(Records to use)

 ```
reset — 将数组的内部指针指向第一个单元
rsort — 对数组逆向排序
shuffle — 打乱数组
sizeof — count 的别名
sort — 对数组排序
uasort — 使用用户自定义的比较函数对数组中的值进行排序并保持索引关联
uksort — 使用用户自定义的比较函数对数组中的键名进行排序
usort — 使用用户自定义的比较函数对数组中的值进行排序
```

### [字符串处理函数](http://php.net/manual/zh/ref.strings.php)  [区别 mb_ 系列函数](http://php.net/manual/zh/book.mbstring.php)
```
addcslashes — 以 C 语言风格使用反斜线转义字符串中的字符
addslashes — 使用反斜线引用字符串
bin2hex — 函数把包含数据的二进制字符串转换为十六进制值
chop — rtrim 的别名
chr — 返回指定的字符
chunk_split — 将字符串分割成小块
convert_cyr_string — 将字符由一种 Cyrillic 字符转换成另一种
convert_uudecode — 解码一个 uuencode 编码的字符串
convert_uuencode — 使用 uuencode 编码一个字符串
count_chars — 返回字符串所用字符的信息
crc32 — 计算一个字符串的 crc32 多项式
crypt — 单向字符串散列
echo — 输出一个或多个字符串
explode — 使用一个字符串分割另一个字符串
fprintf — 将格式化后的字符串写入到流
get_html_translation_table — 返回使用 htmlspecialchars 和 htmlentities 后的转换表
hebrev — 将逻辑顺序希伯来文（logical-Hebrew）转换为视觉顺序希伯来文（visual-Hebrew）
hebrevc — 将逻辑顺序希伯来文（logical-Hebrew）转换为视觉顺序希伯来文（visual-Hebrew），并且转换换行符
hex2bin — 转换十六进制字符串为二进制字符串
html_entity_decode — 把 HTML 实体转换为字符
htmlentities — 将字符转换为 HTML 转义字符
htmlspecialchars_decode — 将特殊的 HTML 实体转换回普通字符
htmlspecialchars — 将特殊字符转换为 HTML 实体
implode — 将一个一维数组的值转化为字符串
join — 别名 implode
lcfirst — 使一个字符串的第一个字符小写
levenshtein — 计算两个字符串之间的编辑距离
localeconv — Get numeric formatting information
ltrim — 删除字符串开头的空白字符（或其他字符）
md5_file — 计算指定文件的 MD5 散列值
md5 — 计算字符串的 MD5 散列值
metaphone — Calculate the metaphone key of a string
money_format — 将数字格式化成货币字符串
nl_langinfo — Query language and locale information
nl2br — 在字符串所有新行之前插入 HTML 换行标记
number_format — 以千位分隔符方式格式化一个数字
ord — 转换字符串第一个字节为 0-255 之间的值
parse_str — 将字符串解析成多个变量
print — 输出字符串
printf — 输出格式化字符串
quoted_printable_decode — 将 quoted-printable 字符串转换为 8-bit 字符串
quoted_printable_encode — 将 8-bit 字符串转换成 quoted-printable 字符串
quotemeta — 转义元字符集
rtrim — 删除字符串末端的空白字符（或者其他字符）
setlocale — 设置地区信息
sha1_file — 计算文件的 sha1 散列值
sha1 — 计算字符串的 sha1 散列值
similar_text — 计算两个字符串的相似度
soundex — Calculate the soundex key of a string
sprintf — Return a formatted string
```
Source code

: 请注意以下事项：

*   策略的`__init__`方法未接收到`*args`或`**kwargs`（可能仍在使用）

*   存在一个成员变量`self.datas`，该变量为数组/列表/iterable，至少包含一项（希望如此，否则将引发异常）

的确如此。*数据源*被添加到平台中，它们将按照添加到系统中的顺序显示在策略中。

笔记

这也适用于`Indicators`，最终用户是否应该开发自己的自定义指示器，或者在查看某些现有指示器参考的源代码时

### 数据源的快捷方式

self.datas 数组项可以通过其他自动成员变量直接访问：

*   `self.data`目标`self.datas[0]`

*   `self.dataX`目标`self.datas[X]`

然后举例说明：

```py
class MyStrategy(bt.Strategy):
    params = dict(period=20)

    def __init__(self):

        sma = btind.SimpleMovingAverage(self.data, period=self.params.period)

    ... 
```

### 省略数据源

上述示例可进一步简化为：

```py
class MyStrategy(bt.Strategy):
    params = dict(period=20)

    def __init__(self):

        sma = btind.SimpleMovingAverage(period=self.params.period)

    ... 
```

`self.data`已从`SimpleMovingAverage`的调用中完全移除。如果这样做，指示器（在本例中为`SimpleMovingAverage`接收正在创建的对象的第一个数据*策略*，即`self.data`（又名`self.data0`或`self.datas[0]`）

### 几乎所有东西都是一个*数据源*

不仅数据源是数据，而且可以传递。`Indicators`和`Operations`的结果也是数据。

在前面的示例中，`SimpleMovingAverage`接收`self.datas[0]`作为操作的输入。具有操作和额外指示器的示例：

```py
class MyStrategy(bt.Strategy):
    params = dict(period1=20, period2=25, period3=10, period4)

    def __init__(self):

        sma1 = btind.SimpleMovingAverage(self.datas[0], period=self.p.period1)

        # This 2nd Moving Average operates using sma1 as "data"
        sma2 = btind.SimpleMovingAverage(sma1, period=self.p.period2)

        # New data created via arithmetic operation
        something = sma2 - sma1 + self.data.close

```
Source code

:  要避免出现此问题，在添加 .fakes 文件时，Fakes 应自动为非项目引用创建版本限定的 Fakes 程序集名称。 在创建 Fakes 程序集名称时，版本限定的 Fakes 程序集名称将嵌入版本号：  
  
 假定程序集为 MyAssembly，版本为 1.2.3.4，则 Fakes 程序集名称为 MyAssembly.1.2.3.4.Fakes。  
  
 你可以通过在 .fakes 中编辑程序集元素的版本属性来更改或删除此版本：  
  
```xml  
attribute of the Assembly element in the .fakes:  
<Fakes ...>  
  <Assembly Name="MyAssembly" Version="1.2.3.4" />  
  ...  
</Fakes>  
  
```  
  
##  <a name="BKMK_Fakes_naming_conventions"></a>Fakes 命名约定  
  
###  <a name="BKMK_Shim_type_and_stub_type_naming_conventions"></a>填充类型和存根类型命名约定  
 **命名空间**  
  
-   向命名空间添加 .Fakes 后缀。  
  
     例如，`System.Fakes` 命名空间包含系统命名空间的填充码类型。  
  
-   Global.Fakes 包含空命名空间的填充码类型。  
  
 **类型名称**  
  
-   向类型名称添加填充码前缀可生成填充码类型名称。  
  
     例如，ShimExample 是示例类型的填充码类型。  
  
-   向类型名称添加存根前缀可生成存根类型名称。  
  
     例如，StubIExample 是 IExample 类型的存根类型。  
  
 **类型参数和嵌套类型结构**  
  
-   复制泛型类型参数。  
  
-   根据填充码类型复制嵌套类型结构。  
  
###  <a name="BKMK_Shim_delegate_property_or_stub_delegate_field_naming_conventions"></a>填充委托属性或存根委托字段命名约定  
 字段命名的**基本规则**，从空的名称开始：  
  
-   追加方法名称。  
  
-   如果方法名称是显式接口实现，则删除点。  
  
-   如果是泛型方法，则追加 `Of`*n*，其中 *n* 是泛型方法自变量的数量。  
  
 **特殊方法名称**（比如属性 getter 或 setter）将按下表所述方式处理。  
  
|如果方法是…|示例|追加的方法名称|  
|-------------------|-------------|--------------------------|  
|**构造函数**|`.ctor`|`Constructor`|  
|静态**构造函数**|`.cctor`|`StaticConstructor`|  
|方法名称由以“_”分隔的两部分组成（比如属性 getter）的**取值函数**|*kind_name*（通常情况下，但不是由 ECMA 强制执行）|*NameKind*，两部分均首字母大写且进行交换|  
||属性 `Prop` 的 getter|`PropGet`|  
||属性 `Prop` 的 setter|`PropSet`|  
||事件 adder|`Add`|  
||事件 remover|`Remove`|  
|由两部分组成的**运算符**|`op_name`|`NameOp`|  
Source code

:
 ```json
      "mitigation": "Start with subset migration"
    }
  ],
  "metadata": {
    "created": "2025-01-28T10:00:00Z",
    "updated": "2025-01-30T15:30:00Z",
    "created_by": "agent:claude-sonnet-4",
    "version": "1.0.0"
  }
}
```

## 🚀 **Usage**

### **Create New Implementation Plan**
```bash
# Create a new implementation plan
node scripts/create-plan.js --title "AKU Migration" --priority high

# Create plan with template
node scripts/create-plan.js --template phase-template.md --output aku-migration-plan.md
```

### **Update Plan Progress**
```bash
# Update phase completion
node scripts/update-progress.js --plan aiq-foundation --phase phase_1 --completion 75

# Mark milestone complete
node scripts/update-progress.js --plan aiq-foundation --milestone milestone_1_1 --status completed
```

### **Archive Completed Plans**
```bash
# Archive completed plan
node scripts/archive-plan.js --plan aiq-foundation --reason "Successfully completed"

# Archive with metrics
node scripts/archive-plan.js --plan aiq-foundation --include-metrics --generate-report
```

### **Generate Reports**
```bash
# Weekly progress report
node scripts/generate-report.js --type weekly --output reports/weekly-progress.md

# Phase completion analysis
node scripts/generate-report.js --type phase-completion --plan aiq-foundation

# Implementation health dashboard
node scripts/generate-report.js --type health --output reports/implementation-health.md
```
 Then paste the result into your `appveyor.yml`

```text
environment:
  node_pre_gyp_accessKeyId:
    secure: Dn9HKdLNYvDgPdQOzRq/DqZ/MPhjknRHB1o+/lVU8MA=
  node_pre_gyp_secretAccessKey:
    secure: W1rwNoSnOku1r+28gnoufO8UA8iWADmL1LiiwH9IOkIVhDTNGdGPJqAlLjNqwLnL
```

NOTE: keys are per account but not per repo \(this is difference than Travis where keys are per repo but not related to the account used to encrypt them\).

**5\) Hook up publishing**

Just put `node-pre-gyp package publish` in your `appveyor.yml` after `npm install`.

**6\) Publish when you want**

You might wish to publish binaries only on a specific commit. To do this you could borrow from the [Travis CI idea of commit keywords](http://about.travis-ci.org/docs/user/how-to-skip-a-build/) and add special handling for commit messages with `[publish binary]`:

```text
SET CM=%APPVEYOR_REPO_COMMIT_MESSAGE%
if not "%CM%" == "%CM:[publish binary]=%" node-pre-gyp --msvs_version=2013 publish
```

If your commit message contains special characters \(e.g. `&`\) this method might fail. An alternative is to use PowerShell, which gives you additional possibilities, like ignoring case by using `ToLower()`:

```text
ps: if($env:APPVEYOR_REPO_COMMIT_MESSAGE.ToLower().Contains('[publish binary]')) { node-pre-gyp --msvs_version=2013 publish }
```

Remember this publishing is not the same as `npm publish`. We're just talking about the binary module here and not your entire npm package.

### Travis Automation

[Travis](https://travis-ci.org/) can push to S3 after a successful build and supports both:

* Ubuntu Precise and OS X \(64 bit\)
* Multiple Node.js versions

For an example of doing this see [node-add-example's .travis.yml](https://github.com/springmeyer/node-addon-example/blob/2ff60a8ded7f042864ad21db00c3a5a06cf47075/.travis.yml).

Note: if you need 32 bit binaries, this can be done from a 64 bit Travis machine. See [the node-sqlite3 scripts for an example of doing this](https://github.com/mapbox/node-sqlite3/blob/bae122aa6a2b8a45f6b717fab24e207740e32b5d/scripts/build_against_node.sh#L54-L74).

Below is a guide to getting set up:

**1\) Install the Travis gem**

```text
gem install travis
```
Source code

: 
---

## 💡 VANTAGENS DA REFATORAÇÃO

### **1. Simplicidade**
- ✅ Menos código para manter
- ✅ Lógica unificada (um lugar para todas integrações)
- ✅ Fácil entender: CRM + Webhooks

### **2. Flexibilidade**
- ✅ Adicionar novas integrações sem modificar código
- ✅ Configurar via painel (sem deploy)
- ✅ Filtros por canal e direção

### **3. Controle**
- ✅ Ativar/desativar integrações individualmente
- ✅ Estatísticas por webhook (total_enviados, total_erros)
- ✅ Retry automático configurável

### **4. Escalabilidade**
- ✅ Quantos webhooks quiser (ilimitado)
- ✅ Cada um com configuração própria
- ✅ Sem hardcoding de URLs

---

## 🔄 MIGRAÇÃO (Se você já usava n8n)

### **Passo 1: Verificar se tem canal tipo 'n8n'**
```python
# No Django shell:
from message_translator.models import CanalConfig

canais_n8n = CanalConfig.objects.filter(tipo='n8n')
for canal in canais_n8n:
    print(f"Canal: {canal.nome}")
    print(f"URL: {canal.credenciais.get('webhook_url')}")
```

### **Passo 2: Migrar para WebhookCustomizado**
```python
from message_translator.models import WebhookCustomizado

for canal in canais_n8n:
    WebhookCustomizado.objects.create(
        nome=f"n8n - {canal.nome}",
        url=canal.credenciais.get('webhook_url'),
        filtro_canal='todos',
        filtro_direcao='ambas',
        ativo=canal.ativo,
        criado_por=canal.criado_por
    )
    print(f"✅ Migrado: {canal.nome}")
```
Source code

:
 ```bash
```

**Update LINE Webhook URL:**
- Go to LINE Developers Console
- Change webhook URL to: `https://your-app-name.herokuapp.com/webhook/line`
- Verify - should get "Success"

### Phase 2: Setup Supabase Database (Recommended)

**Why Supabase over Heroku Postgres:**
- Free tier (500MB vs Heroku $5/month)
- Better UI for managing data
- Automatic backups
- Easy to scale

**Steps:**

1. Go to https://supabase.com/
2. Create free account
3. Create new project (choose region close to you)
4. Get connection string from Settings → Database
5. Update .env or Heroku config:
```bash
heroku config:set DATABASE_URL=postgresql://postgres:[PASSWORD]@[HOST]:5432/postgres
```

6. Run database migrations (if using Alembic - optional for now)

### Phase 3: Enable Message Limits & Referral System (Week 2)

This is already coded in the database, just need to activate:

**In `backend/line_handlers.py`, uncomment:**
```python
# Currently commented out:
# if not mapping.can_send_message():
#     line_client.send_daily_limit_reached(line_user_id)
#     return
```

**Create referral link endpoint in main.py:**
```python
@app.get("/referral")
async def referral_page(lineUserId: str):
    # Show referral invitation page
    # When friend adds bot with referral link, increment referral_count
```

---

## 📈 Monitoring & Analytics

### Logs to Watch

(End Records to use)

> Task to carry out
Would you copy all lines in the records where the string "metrics" appears?

> Solution for this problem
# Archive with metrics
node scripts/archive-plan.js --plan aiq-foundation --include-metrics --generate-report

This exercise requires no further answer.